Am Anfang steht das Mehl. Und seine Spur führt ins Emmental, die einstige Kornkammer des Kantons Bern. Eine knappe Autostunde entfernt, zwischen Hügeln, Wiesen und alten Höfen, steht die Schwandener Mühle. Ein Holzhaus mit Geschichte. Hier verarbeitet Müller Simon Baumann mit seiner Familie Getreide aus der Region – auf fünf engen Etagen, mit Maschinen, die zum Teil noch aus den 1930er-Jahren stammen.
Mitten im grünen Emmental liegt die Schwandener Mühle.

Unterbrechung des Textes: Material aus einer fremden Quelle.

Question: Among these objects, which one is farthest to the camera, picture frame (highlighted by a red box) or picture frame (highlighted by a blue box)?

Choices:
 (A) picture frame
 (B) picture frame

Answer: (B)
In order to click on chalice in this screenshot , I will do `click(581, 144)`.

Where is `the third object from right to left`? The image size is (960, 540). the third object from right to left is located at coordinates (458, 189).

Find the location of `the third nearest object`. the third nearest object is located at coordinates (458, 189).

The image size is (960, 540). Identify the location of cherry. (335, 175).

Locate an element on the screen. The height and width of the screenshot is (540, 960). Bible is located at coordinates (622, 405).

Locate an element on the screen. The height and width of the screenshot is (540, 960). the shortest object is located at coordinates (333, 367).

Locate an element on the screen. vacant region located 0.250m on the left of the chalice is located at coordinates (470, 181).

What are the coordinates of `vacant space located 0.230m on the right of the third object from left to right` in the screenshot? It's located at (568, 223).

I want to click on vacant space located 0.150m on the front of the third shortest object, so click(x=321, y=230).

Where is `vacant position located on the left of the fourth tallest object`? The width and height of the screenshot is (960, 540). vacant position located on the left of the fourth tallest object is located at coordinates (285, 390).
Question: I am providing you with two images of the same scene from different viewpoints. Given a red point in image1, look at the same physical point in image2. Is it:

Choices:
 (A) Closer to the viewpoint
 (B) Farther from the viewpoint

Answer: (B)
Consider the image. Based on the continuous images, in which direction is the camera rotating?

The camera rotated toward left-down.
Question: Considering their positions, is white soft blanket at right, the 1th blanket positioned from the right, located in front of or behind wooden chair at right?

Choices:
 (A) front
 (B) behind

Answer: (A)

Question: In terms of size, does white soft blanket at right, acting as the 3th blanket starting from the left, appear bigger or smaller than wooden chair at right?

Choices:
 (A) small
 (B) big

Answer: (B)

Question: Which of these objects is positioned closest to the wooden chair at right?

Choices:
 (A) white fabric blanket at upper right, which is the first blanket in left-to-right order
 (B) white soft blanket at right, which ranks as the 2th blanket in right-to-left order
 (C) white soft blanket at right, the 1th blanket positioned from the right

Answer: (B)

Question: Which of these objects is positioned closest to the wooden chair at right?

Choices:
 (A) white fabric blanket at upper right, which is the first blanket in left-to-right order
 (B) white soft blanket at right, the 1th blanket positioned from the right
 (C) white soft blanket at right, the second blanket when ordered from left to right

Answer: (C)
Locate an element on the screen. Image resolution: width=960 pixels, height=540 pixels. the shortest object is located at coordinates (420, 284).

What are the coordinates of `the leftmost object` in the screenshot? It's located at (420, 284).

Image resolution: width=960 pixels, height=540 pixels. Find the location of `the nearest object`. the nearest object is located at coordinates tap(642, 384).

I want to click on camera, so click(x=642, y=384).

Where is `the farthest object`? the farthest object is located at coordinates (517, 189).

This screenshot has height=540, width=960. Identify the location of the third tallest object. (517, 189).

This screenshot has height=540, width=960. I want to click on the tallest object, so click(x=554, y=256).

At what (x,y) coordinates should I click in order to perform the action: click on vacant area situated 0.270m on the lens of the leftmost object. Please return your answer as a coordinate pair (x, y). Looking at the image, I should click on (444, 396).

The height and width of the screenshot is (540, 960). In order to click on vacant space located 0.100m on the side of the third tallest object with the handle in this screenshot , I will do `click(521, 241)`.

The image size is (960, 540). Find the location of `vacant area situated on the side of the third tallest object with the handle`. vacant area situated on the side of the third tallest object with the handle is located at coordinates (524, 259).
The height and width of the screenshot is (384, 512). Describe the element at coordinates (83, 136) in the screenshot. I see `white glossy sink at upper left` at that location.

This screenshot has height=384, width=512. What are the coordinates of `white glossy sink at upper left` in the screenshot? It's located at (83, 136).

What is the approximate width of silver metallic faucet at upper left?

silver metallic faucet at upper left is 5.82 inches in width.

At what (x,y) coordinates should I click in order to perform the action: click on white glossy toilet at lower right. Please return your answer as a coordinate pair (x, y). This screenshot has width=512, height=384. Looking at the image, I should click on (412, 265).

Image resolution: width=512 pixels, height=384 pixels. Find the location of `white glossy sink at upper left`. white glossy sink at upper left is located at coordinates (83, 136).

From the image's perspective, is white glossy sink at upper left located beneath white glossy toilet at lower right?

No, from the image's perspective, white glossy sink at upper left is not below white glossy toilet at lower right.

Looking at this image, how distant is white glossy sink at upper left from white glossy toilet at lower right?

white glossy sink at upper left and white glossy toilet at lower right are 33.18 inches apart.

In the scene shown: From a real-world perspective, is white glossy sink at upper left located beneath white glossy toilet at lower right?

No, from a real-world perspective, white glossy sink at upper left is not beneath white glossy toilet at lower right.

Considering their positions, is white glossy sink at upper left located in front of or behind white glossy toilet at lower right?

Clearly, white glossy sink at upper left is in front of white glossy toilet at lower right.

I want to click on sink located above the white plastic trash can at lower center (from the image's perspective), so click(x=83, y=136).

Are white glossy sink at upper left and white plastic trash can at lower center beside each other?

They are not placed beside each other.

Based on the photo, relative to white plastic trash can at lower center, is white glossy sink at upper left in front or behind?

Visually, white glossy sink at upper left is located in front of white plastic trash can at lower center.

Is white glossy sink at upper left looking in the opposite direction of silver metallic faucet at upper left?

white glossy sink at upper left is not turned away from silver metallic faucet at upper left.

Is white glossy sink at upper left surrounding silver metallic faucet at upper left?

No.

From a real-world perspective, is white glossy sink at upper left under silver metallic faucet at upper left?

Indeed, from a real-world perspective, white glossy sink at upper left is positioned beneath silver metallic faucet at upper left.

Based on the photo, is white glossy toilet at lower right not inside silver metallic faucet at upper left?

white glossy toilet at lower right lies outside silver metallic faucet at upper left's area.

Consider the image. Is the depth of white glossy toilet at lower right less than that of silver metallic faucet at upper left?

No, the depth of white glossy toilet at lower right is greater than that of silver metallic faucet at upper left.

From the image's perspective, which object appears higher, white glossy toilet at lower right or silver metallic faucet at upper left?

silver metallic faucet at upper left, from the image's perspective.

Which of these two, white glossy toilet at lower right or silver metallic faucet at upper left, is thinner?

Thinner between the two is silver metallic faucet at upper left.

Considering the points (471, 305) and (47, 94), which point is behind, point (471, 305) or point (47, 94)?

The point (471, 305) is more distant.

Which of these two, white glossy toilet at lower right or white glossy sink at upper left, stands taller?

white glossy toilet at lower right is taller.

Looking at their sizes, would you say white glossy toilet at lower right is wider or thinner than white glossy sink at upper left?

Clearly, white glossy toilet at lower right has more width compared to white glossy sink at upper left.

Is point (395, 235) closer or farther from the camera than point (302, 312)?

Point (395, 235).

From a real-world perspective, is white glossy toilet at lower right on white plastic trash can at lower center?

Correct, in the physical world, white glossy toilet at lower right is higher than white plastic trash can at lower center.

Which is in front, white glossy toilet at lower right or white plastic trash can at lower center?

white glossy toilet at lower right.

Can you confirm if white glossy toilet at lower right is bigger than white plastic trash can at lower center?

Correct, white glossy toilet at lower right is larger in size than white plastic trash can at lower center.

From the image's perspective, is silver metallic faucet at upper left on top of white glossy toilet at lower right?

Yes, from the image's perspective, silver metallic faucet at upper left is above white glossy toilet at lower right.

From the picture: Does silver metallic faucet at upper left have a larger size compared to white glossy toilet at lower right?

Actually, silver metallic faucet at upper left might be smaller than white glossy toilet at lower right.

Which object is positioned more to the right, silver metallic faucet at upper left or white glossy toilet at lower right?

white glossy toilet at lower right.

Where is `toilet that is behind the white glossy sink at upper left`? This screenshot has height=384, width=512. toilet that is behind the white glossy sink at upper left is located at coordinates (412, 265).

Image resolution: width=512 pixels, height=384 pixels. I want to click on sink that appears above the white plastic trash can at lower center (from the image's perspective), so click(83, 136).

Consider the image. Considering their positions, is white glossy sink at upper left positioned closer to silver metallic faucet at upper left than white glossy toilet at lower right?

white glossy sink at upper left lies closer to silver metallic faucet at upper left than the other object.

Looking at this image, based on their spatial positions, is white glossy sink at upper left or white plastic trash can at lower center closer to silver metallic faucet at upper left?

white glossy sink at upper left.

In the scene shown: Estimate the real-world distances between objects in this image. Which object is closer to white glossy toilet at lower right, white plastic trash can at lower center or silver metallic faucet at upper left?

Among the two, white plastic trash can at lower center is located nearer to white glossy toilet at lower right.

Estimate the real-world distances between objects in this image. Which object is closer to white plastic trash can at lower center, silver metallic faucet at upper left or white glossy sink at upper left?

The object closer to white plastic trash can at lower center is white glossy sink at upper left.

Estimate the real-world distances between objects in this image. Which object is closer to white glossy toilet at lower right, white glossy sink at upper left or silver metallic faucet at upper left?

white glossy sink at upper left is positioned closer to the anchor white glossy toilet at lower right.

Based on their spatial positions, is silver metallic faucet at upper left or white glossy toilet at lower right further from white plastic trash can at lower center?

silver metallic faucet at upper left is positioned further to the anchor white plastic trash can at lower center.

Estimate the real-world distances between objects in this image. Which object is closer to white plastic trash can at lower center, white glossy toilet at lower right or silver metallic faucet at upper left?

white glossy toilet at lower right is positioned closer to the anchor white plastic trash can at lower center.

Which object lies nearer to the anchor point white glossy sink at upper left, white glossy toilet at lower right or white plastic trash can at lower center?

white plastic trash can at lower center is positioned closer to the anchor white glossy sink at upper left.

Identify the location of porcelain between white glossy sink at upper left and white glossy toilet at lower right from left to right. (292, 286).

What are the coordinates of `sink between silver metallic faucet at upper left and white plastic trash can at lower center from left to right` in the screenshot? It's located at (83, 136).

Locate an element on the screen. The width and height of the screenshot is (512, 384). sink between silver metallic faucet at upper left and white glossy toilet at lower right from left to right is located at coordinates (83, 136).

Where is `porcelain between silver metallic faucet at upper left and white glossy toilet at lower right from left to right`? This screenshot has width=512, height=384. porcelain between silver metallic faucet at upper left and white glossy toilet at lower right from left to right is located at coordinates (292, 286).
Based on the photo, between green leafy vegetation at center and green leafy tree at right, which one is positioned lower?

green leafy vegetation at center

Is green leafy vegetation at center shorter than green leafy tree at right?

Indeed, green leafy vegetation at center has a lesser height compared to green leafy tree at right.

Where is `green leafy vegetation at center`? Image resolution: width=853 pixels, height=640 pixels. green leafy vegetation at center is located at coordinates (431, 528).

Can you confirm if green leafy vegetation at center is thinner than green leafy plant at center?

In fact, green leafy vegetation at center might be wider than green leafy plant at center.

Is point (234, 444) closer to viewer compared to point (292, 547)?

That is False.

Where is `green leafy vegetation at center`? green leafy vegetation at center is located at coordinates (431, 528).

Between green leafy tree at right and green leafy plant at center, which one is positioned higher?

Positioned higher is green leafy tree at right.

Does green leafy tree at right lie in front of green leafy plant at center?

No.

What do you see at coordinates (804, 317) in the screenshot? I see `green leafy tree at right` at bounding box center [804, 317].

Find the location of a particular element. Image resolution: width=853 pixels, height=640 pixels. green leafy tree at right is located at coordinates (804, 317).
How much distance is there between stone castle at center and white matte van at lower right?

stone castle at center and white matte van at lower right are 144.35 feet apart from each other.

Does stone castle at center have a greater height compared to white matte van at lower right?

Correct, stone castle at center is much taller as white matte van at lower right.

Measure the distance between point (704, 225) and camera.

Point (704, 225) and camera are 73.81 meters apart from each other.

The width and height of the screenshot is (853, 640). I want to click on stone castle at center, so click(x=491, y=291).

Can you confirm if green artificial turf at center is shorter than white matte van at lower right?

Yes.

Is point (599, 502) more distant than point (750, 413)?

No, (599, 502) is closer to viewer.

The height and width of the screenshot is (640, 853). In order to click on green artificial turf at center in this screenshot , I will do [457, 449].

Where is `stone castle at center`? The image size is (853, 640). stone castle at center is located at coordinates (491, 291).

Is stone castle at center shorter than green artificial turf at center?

Hier wird das Korn von Betrieben aus der Region angeliefert.
Simon war einst Schreiner, hat die Mühle 2016 übernommen und seither kaum mehr aufgehört, zu mahlen: Weizen, Dinkel, Hafer, Gerste, Buchweizen, Linsen. Rund 360 Tonnen Korn von Landwirtschaften aus der Region werden hier übers Jahr hinweg verarbeitet.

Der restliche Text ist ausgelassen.